[[ Information open ]]
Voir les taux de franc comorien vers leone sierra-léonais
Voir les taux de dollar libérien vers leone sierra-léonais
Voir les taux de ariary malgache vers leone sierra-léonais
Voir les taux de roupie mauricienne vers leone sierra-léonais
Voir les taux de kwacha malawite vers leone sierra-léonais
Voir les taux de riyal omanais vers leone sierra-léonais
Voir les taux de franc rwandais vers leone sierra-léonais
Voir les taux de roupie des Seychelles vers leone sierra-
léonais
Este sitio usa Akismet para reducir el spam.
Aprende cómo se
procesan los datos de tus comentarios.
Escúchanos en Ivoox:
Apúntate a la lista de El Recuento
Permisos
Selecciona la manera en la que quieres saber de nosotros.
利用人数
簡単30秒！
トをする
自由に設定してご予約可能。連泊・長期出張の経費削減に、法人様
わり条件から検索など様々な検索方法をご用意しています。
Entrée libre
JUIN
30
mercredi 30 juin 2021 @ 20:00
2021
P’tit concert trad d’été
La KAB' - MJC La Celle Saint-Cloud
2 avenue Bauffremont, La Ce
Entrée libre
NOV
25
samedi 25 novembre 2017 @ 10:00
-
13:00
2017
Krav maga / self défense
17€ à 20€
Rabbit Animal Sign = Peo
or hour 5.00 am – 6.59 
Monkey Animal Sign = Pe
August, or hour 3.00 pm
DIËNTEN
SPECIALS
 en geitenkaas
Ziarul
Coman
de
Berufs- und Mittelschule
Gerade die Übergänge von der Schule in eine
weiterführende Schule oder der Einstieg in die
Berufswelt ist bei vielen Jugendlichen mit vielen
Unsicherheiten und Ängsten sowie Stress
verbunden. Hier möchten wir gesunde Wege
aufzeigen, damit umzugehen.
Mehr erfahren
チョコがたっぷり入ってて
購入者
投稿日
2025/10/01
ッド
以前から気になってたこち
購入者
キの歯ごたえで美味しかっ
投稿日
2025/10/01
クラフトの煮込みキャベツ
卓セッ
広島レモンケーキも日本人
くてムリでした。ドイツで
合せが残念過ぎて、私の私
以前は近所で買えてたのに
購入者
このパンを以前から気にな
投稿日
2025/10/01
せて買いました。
[[ Information closed ]]
[Try it] Can you copy out every line of the rows above, character for character?

[Output below]
Voir les taux de franc comorien vers leone sierra-léonais
Voir les taux de dollar libérien vers leone sierra-léonais
Voir les taux de ariary malgache vers leone sierra-léonais
Voir les taux de roupie mauricienne vers leone sierra-léonais
Voir les taux de kwacha malawite vers leone sierra-léonais
Voir les taux de riyal omanais vers leone sierra-léonais
Voir les taux de franc rwandais vers leone sierra-léonais
Voir les taux de roupie des Seychelles vers leone sierra-
léonais
Este sitio usa Akismet para reducir el spam.
Aprende cómo se
procesan los datos de tus comentarios.
Escúchanos en Ivoox:
Apúntate a la lista de El Recuento
Permisos
Selecciona la manera en la que quieres saber de nosotros.
利用人数
簡単30秒！
トをする
自由に設定してご予約可能。連泊・長期出張の経費削減に、法人様
わり条件から検索など様々な検索方法をご用意しています。
Entrée libre
JUIN
30
mercredi 30 juin 2021 @ 20:00
2021
P’tit concert trad d’été
La KAB' - MJC La Celle Saint-Cloud
2 avenue Bauffremont, La Ce
Entrée libre
NOV
25
samedi 25 novembre 2017 @ 10:00
-
13:00
2017
Krav maga / self défense
17€ à 20€
Rabbit Animal Sign = Peo
or hour 5.00 am – 6.59 
Monkey Animal Sign = Pe
August, or hour 3.00 pm
DIËNTEN
SPECIALS
 en geitenkaas
Ziarul
Coman
de
Berufs- und Mittelschule
Gerade die Übergänge von der Schule in eine
weiterführende Schule oder der Einstieg in die
Berufswelt ist bei vielen Jugendlichen mit vielen
Unsicherheiten und Ängsten sowie Stress
verbunden. Hier möchten wir gesunde Wege
aufzeigen, damit umzugehen.
Mehr erfahren
チョコがたっぷり入ってて
購入者
投稿日
2025/10/01
ッド
以前から気になってたこち
購入者
キの歯ごたえで美味しかっ
投稿日
2025/10/01
クラフトの煮込みキャベツ
卓セッ
広島レモンケーキも日本人
くてムリでした。ドイツで
合せが残念過ぎて、私の私
以前は近所で買えてたのに
購入者
このパンを以前から気にな
投稿日
2025/10/01
せて買いました。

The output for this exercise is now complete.